Manusia memanfaatkan sumberdaya alam untuk memenuhi kebutuhan pangan, sandang, dan papan. Sumberdaya alam ini perlu diolah melalui proses produksi untuk menjadi bahan siap pakai untuk dipasarkan, sehingga selanjutnya terjadi proses tukar menukar antara penjual dan pembeli. Tujuan dari kegiatan ekonomi

adalah salah satu jenis kegiatan yang berhubungan dengan peningkatan kebutuhan manusia melalui cara mengubah letak geografi orang maupun barang. Dengan transportasi, bahan baku dibawa ke tempat produksi, dan dengan transportasi pula hasil produksi dibawa ke pasar. Para konsumen datang ke pasar atau tempat-tempat pelayanan yang lain (rumah sakit, pusat rekreasi, pusat perbelanjaan dan seterusnya) dengan menggunakan transportasi.

3. Manfaat Politik

Bagi negara kepulauan seperti Indonesia, transportasi memegang peranan penting. Beberapa manfaat politik transportasi, adalah:

a. Transportasi menciptakan persatuan nasional yang semakin kuat dengan meniadakan isolasi.

b. Transportasi mengakibatkan pelayanan kepada masyarakat dapat dikembangkan atau diperluas secara lebih merata sehingga masyarakat yang jauh dari kota dapat terlayani dengan baik.

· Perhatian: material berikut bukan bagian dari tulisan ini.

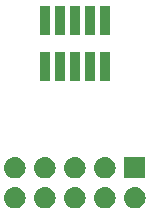
<source format=gbr>
G04 #@! TF.GenerationSoftware,KiCad,Pcbnew,(5.1.4)-1*
G04 #@! TF.CreationDate,2020-03-30T14:47:18-04:00*
G04 #@! TF.ProjectId,ProgAdapter,50726f67-4164-4617-9074-65722e6b6963,rev?*
G04 #@! TF.SameCoordinates,Original*
G04 #@! TF.FileFunction,Soldermask,Bot*
G04 #@! TF.FilePolarity,Negative*
%FSLAX46Y46*%
G04 Gerber Fmt 4.6, Leading zero omitted, Abs format (unit mm)*
G04 Created by KiCad (PCBNEW (5.1.4)-1) date 2020-03-30 14:47:18*
%MOMM*%
%LPD*%
G04 APERTURE LIST*
%ADD10C,0.100000*%
G04 APERTURE END LIST*
D10*
G36*
X119690443Y-96745519D02*
G01*
X119756627Y-96752037D01*
X119926466Y-96803557D01*
X120082991Y-96887222D01*
X120118729Y-96916552D01*
X120220186Y-96999814D01*
X120303448Y-97101271D01*
X120332778Y-97137009D01*
X120416443Y-97293534D01*
X120467963Y-97463373D01*
X120485359Y-97640000D01*
X120467963Y-97816627D01*
X120416443Y-97986466D01*
X120332778Y-98142991D01*
X120303448Y-98178729D01*
X120220186Y-98280186D01*
X120118729Y-98363448D01*
X120082991Y-98392778D01*
X119926466Y-98476443D01*
X119756627Y-98527963D01*
X119690442Y-98534482D01*
X119624260Y-98541000D01*
X119535740Y-98541000D01*
X119469558Y-98534482D01*
X119403373Y-98527963D01*
X119233534Y-98476443D01*
X119077009Y-98392778D01*
X119041271Y-98363448D01*
X118939814Y-98280186D01*
X118856552Y-98178729D01*
X118827222Y-98142991D01*
X118743557Y-97986466D01*
X118692037Y-97816627D01*
X118674641Y-97640000D01*
X118692037Y-97463373D01*
X118743557Y-97293534D01*
X118827222Y-97137009D01*
X118856552Y-97101271D01*
X118939814Y-96999814D01*
X119041271Y-96916552D01*
X119077009Y-96887222D01*
X119233534Y-96803557D01*
X119403373Y-96752037D01*
X119469557Y-96745519D01*
X119535740Y-96739000D01*
X119624260Y-96739000D01*
X119690443Y-96745519D01*
X119690443Y-96745519D01*
G37*
G36*
X114610443Y-96745519D02*
G01*
X114676627Y-96752037D01*
X114846466Y-96803557D01*
X115002991Y-96887222D01*
X115038729Y-96916552D01*
X115140186Y-96999814D01*
X115223448Y-97101271D01*
X115252778Y-97137009D01*
X115336443Y-97293534D01*
X115387963Y-97463373D01*
X115405359Y-97640000D01*
X115387963Y-97816627D01*
X115336443Y-97986466D01*
X115252778Y-98142991D01*
X115223448Y-98178729D01*
X115140186Y-98280186D01*
X115038729Y-98363448D01*
X115002991Y-98392778D01*
X114846466Y-98476443D01*
X114676627Y-98527963D01*
X114610442Y-98534482D01*
X114544260Y-98541000D01*
X114455740Y-98541000D01*
X114389558Y-98534482D01*
X114323373Y-98527963D01*
X114153534Y-98476443D01*
X113997009Y-98392778D01*
X113961271Y-98363448D01*
X113859814Y-98280186D01*
X113776552Y-98178729D01*
X113747222Y-98142991D01*
X113663557Y-97986466D01*
X113612037Y-97816627D01*
X113594641Y-97640000D01*
X113612037Y-97463373D01*
X113663557Y-97293534D01*
X113747222Y-97137009D01*
X113776552Y-97101271D01*
X113859814Y-96999814D01*
X113961271Y-96916552D01*
X113997009Y-96887222D01*
X114153534Y-96803557D01*
X114323373Y-96752037D01*
X114389557Y-96745519D01*
X114455740Y-96739000D01*
X114544260Y-96739000D01*
X114610443Y-96745519D01*
X114610443Y-96745519D01*
G37*
G36*
X112070443Y-96745519D02*
G01*
X112136627Y-96752037D01*
X112306466Y-96803557D01*
X112462991Y-96887222D01*
X112498729Y-96916552D01*
X112600186Y-96999814D01*
X112683448Y-97101271D01*
X112712778Y-97137009D01*
X112796443Y-97293534D01*
X112847963Y-97463373D01*
X112865359Y-97640000D01*
X112847963Y-97816627D01*
X112796443Y-97986466D01*
X112712778Y-98142991D01*
X112683448Y-98178729D01*
X112600186Y-98280186D01*
X112498729Y-98363448D01*
X112462991Y-98392778D01*
X112306466Y-98476443D01*
X112136627Y-98527963D01*
X112070442Y-98534482D01*
X112004260Y-98541000D01*
X111915740Y-98541000D01*
X111849558Y-98534482D01*
X111783373Y-98527963D01*
X111613534Y-98476443D01*
X111457009Y-98392778D01*
X111421271Y-98363448D01*
X111319814Y-98280186D01*
X111236552Y-98178729D01*
X111207222Y-98142991D01*
X111123557Y-97986466D01*
X111072037Y-97816627D01*
X111054641Y-97640000D01*
X111072037Y-97463373D01*
X111123557Y-97293534D01*
X111207222Y-97137009D01*
X111236552Y-97101271D01*
X111319814Y-96999814D01*
X111421271Y-96916552D01*
X111457009Y-96887222D01*
X111613534Y-96803557D01*
X111783373Y-96752037D01*
X111849557Y-96745519D01*
X111915740Y-96739000D01*
X112004260Y-96739000D01*
X112070443Y-96745519D01*
X112070443Y-96745519D01*
G37*
G36*
X109530443Y-96745519D02*
G01*
X109596627Y-96752037D01*
X109766466Y-96803557D01*
X109922991Y-96887222D01*
X109958729Y-96916552D01*
X110060186Y-96999814D01*
X110143448Y-97101271D01*
X110172778Y-97137009D01*
X110256443Y-97293534D01*
X110307963Y-97463373D01*
X110325359Y-97640000D01*
X110307963Y-97816627D01*
X110256443Y-97986466D01*
X110172778Y-98142991D01*
X110143448Y-98178729D01*
X110060186Y-98280186D01*
X109958729Y-98363448D01*
X109922991Y-98392778D01*
X109766466Y-98476443D01*
X109596627Y-98527963D01*
X109530442Y-98534482D01*
X109464260Y-98541000D01*
X109375740Y-98541000D01*
X109309558Y-98534482D01*
X109243373Y-98527963D01*
X109073534Y-98476443D01*
X108917009Y-98392778D01*
X108881271Y-98363448D01*
X108779814Y-98280186D01*
X108696552Y-98178729D01*
X108667222Y-98142991D01*
X108583557Y-97986466D01*
X108532037Y-97816627D01*
X108514641Y-97640000D01*
X108532037Y-97463373D01*
X108583557Y-97293534D01*
X108667222Y-97137009D01*
X108696552Y-97101271D01*
X108779814Y-96999814D01*
X108881271Y-96916552D01*
X108917009Y-96887222D01*
X109073534Y-96803557D01*
X109243373Y-96752037D01*
X109309557Y-96745519D01*
X109375740Y-96739000D01*
X109464260Y-96739000D01*
X109530443Y-96745519D01*
X109530443Y-96745519D01*
G37*
G36*
X117150443Y-96745519D02*
G01*
X117216627Y-96752037D01*
X117386466Y-96803557D01*
X117542991Y-96887222D01*
X117578729Y-96916552D01*
X117680186Y-96999814D01*
X117763448Y-97101271D01*
X117792778Y-97137009D01*
X117876443Y-97293534D01*
X117927963Y-97463373D01*
X117945359Y-97640000D01*
X117927963Y-97816627D01*
X117876443Y-97986466D01*
X117792778Y-98142991D01*
X117763448Y-98178729D01*
X117680186Y-98280186D01*
X117578729Y-98363448D01*
X117542991Y-98392778D01*
X117386466Y-98476443D01*
X117216627Y-98527963D01*
X117150442Y-98534482D01*
X117084260Y-98541000D01*
X116995740Y-98541000D01*
X116929558Y-98534482D01*
X116863373Y-98527963D01*
X116693534Y-98476443D01*
X116537009Y-98392778D01*
X116501271Y-98363448D01*
X116399814Y-98280186D01*
X116316552Y-98178729D01*
X116287222Y-98142991D01*
X116203557Y-97986466D01*
X116152037Y-97816627D01*
X116134641Y-97640000D01*
X116152037Y-97463373D01*
X116203557Y-97293534D01*
X116287222Y-97137009D01*
X116316552Y-97101271D01*
X116399814Y-96999814D01*
X116501271Y-96916552D01*
X116537009Y-96887222D01*
X116693534Y-96803557D01*
X116863373Y-96752037D01*
X116929557Y-96745519D01*
X116995740Y-96739000D01*
X117084260Y-96739000D01*
X117150443Y-96745519D01*
X117150443Y-96745519D01*
G37*
G36*
X114610442Y-94205518D02*
G01*
X114676627Y-94212037D01*
X114846466Y-94263557D01*
X115002991Y-94347222D01*
X115038729Y-94376552D01*
X115140186Y-94459814D01*
X115223448Y-94561271D01*
X115252778Y-94597009D01*
X115336443Y-94753534D01*
X115387963Y-94923373D01*
X115405359Y-95100000D01*
X115387963Y-95276627D01*
X115336443Y-95446466D01*
X115252778Y-95602991D01*
X115223448Y-95638729D01*
X115140186Y-95740186D01*
X115038729Y-95823448D01*
X115002991Y-95852778D01*
X114846466Y-95936443D01*
X114676627Y-95987963D01*
X114610442Y-95994482D01*
X114544260Y-96001000D01*
X114455740Y-96001000D01*
X114389557Y-95994481D01*
X114323373Y-95987963D01*
X114153534Y-95936443D01*
X113997009Y-95852778D01*
X113961271Y-95823448D01*
X113859814Y-95740186D01*
X113776552Y-95638729D01*
X113747222Y-95602991D01*
X113663557Y-95446466D01*
X113612037Y-95276627D01*
X113594641Y-95100000D01*
X113612037Y-94923373D01*
X113663557Y-94753534D01*
X113747222Y-94597009D01*
X113776552Y-94561271D01*
X113859814Y-94459814D01*
X113961271Y-94376552D01*
X113997009Y-94347222D01*
X114153534Y-94263557D01*
X114323373Y-94212037D01*
X114389558Y-94205518D01*
X114455740Y-94199000D01*
X114544260Y-94199000D01*
X114610442Y-94205518D01*
X114610442Y-94205518D01*
G37*
G36*
X120481000Y-96001000D02*
G01*
X118679000Y-96001000D01*
X118679000Y-94199000D01*
X120481000Y-94199000D01*
X120481000Y-96001000D01*
X120481000Y-96001000D01*
G37*
G36*
X117150442Y-94205518D02*
G01*
X117216627Y-94212037D01*
X117386466Y-94263557D01*
X117542991Y-94347222D01*
X117578729Y-94376552D01*
X117680186Y-94459814D01*
X117763448Y-94561271D01*
X117792778Y-94597009D01*
X117876443Y-94753534D01*
X117927963Y-94923373D01*
X117945359Y-95100000D01*
X117927963Y-95276627D01*
X117876443Y-95446466D01*
X117792778Y-95602991D01*
X117763448Y-95638729D01*
X117680186Y-95740186D01*
X117578729Y-95823448D01*
X117542991Y-95852778D01*
X117386466Y-95936443D01*
X117216627Y-95987963D01*
X117150442Y-95994482D01*
X117084260Y-96001000D01*
X116995740Y-96001000D01*
X116929557Y-95994481D01*
X116863373Y-95987963D01*
X116693534Y-95936443D01*
X116537009Y-95852778D01*
X116501271Y-95823448D01*
X116399814Y-95740186D01*
X116316552Y-95638729D01*
X116287222Y-95602991D01*
X116203557Y-95446466D01*
X116152037Y-95276627D01*
X116134641Y-95100000D01*
X116152037Y-94923373D01*
X116203557Y-94753534D01*
X116287222Y-94597009D01*
X116316552Y-94561271D01*
X116399814Y-94459814D01*
X116501271Y-94376552D01*
X116537009Y-94347222D01*
X116693534Y-94263557D01*
X116863373Y-94212037D01*
X116929558Y-94205518D01*
X116995740Y-94199000D01*
X117084260Y-94199000D01*
X117150442Y-94205518D01*
X117150442Y-94205518D01*
G37*
G36*
X112070442Y-94205518D02*
G01*
X112136627Y-94212037D01*
X112306466Y-94263557D01*
X112462991Y-94347222D01*
X112498729Y-94376552D01*
X112600186Y-94459814D01*
X112683448Y-94561271D01*
X112712778Y-94597009D01*
X112796443Y-94753534D01*
X112847963Y-94923373D01*
X112865359Y-95100000D01*
X112847963Y-95276627D01*
X112796443Y-95446466D01*
X112712778Y-95602991D01*
X112683448Y-95638729D01*
X112600186Y-95740186D01*
X112498729Y-95823448D01*
X112462991Y-95852778D01*
X112306466Y-95936443D01*
X112136627Y-95987963D01*
X112070442Y-95994482D01*
X112004260Y-96001000D01*
X111915740Y-96001000D01*
X111849557Y-95994481D01*
X111783373Y-95987963D01*
X111613534Y-95936443D01*
X111457009Y-95852778D01*
X111421271Y-95823448D01*
X111319814Y-95740186D01*
X111236552Y-95638729D01*
X111207222Y-95602991D01*
X111123557Y-95446466D01*
X111072037Y-95276627D01*
X111054641Y-95100000D01*
X111072037Y-94923373D01*
X111123557Y-94753534D01*
X111207222Y-94597009D01*
X111236552Y-94561271D01*
X111319814Y-94459814D01*
X111421271Y-94376552D01*
X111457009Y-94347222D01*
X111613534Y-94263557D01*
X111783373Y-94212037D01*
X111849558Y-94205518D01*
X111915740Y-94199000D01*
X112004260Y-94199000D01*
X112070442Y-94205518D01*
X112070442Y-94205518D01*
G37*
G36*
X109530442Y-94205518D02*
G01*
X109596627Y-94212037D01*
X109766466Y-94263557D01*
X109922991Y-94347222D01*
X109958729Y-94376552D01*
X110060186Y-94459814D01*
X110143448Y-94561271D01*
X110172778Y-94597009D01*
X110256443Y-94753534D01*
X110307963Y-94923373D01*
X110325359Y-95100000D01*
X110307963Y-95276627D01*
X110256443Y-95446466D01*
X110172778Y-95602991D01*
X110143448Y-95638729D01*
X110060186Y-95740186D01*
X109958729Y-95823448D01*
X109922991Y-95852778D01*
X109766466Y-95936443D01*
X109596627Y-95987963D01*
X109530442Y-95994482D01*
X109464260Y-96001000D01*
X109375740Y-96001000D01*
X109309557Y-95994481D01*
X109243373Y-95987963D01*
X109073534Y-95936443D01*
X108917009Y-95852778D01*
X108881271Y-95823448D01*
X108779814Y-95740186D01*
X108696552Y-95638729D01*
X108667222Y-95602991D01*
X108583557Y-95446466D01*
X108532037Y-95276627D01*
X108514641Y-95100000D01*
X108532037Y-94923373D01*
X108583557Y-94753534D01*
X108667222Y-94597009D01*
X108696552Y-94561271D01*
X108779814Y-94459814D01*
X108881271Y-94376552D01*
X108917009Y-94347222D01*
X109073534Y-94263557D01*
X109243373Y-94212037D01*
X109309558Y-94205518D01*
X109375740Y-94199000D01*
X109464260Y-94199000D01*
X109530442Y-94205518D01*
X109530442Y-94205518D01*
G37*
G36*
X116191000Y-87801000D02*
G01*
X115349000Y-87801000D01*
X115349000Y-85299000D01*
X116191000Y-85299000D01*
X116191000Y-87801000D01*
X116191000Y-87801000D01*
G37*
G36*
X112381000Y-87801000D02*
G01*
X111539000Y-87801000D01*
X111539000Y-85299000D01*
X112381000Y-85299000D01*
X112381000Y-87801000D01*
X112381000Y-87801000D01*
G37*
G36*
X113651000Y-87801000D02*
G01*
X112809000Y-87801000D01*
X112809000Y-85299000D01*
X113651000Y-85299000D01*
X113651000Y-87801000D01*
X113651000Y-87801000D01*
G37*
G36*
X117461000Y-87801000D02*
G01*
X116619000Y-87801000D01*
X116619000Y-85299000D01*
X117461000Y-85299000D01*
X117461000Y-87801000D01*
X117461000Y-87801000D01*
G37*
G36*
X114921000Y-87801000D02*
G01*
X114079000Y-87801000D01*
X114079000Y-85299000D01*
X114921000Y-85299000D01*
X114921000Y-87801000D01*
X114921000Y-87801000D01*
G37*
G36*
X112381000Y-83901000D02*
G01*
X111539000Y-83901000D01*
X111539000Y-81399000D01*
X112381000Y-81399000D01*
X112381000Y-83901000D01*
X112381000Y-83901000D01*
G37*
G36*
X113651000Y-83901000D02*
G01*
X112809000Y-83901000D01*
X112809000Y-81399000D01*
X113651000Y-81399000D01*
X113651000Y-83901000D01*
X113651000Y-83901000D01*
G37*
G36*
X114921000Y-83901000D02*
G01*
X114079000Y-83901000D01*
X114079000Y-81399000D01*
X114921000Y-81399000D01*
X114921000Y-83901000D01*
X114921000Y-83901000D01*
G37*
G36*
X116191000Y-83901000D02*
G01*
X115349000Y-83901000D01*
X115349000Y-81399000D01*
X116191000Y-81399000D01*
X116191000Y-83901000D01*
X116191000Y-83901000D01*
G37*
G36*
X117461000Y-83901000D02*
G01*
X116619000Y-83901000D01*
X116619000Y-81399000D01*
X117461000Y-81399000D01*
X117461000Y-83901000D01*
X117461000Y-83901000D01*
G37*
M02*

</source>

c. Keamanan negara sangat tergantung pada transportasi yang efisien untuk memudahkan mobilisasi kemampuan dan ketahanan nasional, serta memungkinkan perpindahan pasukan selama masa perang atau untuk menjaga keamanan dalam negeri.

d. Sistem transportasi yang efisien memungkinkan perpindahan penduduk dari daerah bencana.

4. Manfaat Fisik

Transportasi mendukung perkembangan kota dan wilayah sebagai sarana penghubung. Rencana tata guna lahan kota harus didukung secara langsung oleh rencana pola jaringan jalan yang merupakan rincian tata guna lahan yang direncanakan. Pola jaringan jalan yang baik akan mempengaruhi perkembangan kota sesuai dengan rencana tata guna lahan. Ini berarti transportasi mendukung penuh terhadap perkembangan fisik suatu kota atau wilayah sehingga kota dapat teratur terutama jika dilakukan dari sistem berlalu lintas.